Records drawn from a dataset

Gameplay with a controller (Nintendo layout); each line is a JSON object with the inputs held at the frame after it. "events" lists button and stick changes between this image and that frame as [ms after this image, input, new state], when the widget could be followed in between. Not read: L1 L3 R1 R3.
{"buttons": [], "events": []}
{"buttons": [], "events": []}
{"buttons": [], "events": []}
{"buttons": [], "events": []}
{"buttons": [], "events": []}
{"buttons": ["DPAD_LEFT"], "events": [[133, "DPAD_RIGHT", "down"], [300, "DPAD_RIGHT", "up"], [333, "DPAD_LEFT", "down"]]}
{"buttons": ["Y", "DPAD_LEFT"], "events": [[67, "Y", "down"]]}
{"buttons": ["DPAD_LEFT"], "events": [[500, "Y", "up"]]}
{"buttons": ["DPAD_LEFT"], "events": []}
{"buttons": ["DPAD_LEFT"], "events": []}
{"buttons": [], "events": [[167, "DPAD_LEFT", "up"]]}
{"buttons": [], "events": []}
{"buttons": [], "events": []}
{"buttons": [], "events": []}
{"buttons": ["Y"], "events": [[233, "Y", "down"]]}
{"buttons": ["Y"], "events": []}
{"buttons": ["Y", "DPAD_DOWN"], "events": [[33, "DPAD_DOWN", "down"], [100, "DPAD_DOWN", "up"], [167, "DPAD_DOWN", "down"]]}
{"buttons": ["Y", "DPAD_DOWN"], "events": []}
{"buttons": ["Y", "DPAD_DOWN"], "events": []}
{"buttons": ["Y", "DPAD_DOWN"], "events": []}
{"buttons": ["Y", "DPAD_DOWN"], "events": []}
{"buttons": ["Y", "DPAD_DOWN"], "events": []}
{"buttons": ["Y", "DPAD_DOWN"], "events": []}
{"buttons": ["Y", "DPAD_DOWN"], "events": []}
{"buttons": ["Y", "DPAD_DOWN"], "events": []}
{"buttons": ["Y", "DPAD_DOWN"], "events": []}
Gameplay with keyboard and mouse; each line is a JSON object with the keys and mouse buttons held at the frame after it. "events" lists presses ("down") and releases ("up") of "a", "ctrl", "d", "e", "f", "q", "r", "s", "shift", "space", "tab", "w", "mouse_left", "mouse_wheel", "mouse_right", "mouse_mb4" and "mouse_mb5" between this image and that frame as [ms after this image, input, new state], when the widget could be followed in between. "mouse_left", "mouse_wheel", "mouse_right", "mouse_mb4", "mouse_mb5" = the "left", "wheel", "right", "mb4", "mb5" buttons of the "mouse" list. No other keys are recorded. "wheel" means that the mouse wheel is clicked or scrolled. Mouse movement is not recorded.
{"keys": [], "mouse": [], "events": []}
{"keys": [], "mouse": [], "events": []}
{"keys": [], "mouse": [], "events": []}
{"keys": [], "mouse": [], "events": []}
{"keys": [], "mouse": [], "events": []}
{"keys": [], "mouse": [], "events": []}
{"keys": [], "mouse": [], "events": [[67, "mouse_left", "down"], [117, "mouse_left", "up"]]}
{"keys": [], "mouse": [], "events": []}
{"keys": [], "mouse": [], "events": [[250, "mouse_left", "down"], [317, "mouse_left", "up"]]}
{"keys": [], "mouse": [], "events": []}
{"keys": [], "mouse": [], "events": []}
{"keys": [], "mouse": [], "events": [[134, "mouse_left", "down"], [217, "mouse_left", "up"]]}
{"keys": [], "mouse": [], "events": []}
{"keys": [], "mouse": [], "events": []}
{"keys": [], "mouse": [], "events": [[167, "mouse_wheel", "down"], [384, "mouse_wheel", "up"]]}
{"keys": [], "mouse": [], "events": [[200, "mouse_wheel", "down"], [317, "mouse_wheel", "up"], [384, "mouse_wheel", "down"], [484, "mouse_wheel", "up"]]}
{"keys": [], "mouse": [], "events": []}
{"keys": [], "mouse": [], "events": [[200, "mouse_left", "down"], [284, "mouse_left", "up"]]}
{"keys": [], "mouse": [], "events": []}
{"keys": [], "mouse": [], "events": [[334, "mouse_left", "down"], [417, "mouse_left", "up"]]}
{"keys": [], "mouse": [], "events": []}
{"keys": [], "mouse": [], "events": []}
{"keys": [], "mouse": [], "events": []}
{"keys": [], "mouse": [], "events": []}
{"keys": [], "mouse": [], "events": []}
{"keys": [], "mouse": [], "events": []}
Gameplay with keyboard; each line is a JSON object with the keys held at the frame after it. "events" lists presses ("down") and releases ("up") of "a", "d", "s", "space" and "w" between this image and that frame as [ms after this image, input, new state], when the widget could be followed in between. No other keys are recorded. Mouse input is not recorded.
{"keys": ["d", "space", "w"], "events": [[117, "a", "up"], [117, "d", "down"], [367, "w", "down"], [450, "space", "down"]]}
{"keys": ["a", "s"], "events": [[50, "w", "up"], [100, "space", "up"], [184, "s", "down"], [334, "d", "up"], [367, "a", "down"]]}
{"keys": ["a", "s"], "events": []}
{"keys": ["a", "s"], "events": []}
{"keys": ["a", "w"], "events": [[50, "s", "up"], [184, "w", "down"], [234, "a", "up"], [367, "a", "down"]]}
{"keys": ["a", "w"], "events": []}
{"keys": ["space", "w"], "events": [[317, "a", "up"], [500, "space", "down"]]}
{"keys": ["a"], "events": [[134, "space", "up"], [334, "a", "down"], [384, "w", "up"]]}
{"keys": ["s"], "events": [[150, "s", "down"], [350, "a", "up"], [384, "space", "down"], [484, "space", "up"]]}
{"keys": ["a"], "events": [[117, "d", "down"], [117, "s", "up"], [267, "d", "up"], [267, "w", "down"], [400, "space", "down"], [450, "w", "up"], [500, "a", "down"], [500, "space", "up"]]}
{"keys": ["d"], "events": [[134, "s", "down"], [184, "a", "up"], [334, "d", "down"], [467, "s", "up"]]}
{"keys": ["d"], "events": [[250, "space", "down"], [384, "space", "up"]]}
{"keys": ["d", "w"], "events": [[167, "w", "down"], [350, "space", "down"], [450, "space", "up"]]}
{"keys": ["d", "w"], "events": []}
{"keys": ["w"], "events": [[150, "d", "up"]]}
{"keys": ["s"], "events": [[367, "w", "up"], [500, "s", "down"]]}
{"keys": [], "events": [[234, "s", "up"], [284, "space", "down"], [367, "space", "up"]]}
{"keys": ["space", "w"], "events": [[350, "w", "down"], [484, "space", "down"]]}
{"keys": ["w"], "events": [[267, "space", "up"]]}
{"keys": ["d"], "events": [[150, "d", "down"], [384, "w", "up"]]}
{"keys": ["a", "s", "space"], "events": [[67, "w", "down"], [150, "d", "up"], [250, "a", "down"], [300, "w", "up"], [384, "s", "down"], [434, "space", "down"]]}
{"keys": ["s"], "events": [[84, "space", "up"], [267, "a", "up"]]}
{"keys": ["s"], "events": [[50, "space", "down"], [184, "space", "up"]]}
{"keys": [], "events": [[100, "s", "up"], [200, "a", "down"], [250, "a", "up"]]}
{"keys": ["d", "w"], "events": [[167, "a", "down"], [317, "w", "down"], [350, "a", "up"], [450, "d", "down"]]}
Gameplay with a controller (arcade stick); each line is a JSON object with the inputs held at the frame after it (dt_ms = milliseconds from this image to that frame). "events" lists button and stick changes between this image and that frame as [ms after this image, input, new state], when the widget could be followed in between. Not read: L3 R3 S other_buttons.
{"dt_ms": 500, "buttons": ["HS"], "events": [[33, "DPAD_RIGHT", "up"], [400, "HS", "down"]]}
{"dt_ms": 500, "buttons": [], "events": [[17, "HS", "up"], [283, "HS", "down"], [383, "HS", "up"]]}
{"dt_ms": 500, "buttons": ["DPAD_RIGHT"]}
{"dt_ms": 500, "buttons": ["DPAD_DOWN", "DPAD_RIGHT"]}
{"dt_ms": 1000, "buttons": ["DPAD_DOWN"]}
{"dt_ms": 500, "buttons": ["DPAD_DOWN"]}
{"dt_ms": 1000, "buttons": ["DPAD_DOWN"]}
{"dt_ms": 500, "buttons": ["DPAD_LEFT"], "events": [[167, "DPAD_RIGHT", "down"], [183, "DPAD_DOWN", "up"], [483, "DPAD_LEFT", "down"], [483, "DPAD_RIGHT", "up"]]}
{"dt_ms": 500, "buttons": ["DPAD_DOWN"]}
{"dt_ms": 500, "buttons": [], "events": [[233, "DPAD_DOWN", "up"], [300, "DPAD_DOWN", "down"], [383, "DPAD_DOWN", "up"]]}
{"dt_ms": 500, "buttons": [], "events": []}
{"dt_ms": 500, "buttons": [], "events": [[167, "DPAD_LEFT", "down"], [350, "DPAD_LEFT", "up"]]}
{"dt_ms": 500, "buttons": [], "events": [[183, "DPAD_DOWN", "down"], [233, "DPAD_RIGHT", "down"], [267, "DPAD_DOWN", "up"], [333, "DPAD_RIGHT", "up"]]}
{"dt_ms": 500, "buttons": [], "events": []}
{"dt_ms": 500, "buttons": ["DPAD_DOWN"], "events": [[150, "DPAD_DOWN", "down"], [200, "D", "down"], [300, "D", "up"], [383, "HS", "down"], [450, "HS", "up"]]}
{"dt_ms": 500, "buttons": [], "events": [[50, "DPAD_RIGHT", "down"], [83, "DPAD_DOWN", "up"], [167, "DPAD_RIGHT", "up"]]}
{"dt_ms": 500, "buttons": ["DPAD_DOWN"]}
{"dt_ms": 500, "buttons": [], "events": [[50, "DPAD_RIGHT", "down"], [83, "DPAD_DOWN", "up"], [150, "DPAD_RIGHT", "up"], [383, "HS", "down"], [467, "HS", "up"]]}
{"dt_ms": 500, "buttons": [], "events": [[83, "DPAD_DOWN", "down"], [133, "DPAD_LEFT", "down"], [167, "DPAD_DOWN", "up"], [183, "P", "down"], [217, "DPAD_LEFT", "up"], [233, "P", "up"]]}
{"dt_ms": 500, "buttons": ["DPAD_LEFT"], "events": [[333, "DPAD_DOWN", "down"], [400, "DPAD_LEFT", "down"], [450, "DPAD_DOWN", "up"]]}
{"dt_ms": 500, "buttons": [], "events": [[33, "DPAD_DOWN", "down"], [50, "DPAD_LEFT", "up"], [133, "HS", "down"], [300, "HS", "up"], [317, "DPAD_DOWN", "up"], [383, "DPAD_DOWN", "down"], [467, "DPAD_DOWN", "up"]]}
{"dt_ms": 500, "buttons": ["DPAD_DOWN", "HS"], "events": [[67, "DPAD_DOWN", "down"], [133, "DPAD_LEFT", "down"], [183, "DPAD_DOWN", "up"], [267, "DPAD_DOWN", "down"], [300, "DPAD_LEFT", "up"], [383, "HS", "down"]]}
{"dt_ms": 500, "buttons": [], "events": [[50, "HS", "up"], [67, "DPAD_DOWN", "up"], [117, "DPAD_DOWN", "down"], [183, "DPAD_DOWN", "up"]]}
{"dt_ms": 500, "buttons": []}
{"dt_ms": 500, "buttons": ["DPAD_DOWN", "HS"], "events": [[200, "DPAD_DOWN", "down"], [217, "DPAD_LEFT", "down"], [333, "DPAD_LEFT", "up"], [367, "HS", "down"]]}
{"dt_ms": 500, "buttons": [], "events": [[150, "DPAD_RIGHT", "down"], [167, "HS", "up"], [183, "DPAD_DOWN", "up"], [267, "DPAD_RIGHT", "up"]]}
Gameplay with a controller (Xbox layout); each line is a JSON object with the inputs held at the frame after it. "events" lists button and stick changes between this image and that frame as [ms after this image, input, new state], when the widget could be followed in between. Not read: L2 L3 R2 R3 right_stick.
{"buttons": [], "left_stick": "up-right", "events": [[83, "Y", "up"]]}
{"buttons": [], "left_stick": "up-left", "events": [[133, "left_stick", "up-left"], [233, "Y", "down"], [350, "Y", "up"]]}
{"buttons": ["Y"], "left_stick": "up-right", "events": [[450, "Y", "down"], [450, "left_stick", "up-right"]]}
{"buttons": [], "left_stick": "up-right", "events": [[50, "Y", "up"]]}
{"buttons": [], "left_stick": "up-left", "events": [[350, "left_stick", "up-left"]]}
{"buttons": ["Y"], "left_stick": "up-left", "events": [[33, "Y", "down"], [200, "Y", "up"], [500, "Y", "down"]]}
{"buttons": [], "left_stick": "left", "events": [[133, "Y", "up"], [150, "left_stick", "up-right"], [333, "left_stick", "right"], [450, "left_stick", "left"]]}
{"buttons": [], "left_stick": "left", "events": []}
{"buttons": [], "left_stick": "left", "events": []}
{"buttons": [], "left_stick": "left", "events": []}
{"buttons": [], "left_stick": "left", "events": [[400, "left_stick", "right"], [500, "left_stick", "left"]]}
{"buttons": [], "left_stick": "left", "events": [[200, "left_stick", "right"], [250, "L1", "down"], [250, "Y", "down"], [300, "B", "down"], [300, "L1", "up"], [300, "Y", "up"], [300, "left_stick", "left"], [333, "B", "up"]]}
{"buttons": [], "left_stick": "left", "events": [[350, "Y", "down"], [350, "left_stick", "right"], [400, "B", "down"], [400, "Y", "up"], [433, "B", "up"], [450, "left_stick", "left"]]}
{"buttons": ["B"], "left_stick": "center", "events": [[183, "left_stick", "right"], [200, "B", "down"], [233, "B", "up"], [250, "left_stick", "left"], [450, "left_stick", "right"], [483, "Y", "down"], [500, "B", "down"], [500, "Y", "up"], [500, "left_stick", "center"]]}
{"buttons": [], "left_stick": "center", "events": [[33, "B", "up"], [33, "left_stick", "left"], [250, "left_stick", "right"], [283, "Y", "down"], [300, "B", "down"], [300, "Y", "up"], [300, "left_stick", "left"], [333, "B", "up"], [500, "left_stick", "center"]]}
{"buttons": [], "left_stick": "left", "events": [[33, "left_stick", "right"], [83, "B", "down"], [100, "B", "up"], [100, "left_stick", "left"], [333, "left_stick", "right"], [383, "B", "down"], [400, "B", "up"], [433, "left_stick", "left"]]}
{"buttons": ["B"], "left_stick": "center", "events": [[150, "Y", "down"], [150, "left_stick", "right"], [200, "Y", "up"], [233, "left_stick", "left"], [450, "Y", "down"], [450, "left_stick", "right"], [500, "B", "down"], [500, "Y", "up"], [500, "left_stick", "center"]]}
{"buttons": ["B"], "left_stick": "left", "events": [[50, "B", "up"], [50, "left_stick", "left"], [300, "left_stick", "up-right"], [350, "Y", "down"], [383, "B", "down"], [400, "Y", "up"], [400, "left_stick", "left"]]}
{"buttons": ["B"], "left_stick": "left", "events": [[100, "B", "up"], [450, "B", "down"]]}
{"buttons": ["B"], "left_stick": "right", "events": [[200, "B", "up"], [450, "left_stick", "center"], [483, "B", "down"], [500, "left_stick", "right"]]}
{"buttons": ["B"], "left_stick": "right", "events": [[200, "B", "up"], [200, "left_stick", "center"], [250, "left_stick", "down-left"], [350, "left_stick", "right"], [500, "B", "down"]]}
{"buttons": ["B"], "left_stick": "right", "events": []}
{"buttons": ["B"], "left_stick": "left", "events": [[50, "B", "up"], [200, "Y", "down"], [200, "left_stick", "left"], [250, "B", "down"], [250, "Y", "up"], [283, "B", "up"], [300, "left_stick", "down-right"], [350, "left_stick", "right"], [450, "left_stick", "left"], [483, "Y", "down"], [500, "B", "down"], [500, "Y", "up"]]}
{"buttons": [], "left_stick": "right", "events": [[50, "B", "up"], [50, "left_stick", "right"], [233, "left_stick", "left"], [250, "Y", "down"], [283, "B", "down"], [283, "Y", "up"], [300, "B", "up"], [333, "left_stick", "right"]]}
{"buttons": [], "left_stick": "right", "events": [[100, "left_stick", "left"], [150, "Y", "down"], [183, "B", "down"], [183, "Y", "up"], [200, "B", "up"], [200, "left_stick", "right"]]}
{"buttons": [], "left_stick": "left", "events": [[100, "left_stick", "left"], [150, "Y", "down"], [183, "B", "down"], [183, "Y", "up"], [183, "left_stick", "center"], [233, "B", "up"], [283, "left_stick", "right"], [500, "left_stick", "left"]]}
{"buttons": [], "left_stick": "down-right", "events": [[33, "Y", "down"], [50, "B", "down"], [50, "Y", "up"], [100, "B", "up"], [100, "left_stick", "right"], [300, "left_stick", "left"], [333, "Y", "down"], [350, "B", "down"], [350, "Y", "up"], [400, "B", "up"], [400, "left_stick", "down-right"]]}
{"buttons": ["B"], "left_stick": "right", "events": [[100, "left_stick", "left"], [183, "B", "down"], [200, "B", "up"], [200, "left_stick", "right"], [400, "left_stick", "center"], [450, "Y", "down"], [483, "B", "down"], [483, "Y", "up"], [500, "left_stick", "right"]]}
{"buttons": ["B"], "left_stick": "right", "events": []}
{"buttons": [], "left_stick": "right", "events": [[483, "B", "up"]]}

| What the task requires |
Look through the records above for the string "changes", then copy every line that has it.

| Result |
Gameplay with a controller (Nintendo layout); each line is a JSON object with the inputs held at the frame after it. "events" lists button and stick changes between this image and that frame as [ms after this image, input, new state], when the widget could be followed in between. Not read: L1 L3 R1 R3.
Gameplay with a controller (arcade stick); each line is a JSON object with the inputs held at the frame after it (dt_ms = milliseconds from this image to that frame). "events" lists button and stick changes between this image and that frame as [ms after this image, input, new state], when the widget could be followed in between. Not read: L3 R3 S other_buttons.
Gameplay with a controller (Xbox layout); each line is a JSON object with the inputs held at the frame after it. "events" lists button and stick changes between this image and that frame as [ms after this image, input, new state], when the widget could be followed in between. Not read: L2 L3 R2 R3 right_stick.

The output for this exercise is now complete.